How to map 1000+ unique occupation/professions to standard occupation names

pandas
python
regular_expression
regex

#1

Hello,
I am working on H!B visa practice project.

It has 1000+ unique occupation under SOC_NAME field/feature…most of them differ by a small change in names e.g. teacher, teacher maths, teacher maths post studies, teacher maths high school etc etc

I need to map them to standard feature names so that their number comes down and become more manageable.

I can use .loc or a command like the following

df.OCCUPATION[df[‘SOC_NAME’].str.contains(‘computer’,‘programmer’)] = ‘computer occupations’

df.OCCUPATION[df[‘SOC_NAME’].str.contains(‘software’,‘web developer’)] = 'computer occupations

but this is a cumbersome method and is a repetative process.

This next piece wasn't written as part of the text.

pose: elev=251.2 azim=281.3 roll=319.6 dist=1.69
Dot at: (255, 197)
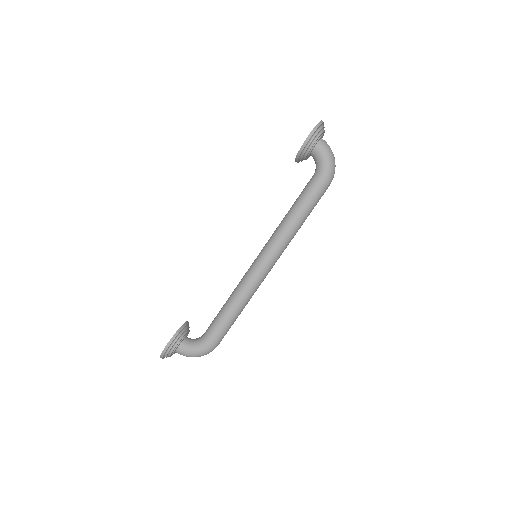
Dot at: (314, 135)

Is there any other way by which the end result of mapping 1000+ field can be achieved…for example by use of Regex

Thanks

Mohit


#2

Hello Mohit, no sure you can simplify as much as you’d like. str.contains accept regex so you could 1st built your different regex combinations such as:

regex1 = 'computer|programmer|software|web developer’ # regex for ‘computer occupations’
regex2 = ‘a|b|c’

df.OCCUPATION[df[‘SOC_NAME’].str.contains(regex1, flags = re.IGNORECASE)] = ‘computer occupations’
df.OCCUPATION[df[‘SOC_NAME’].str.contains(regex2, flags = re.IGNORECASE)] = ‘xyz’

Rodolphe.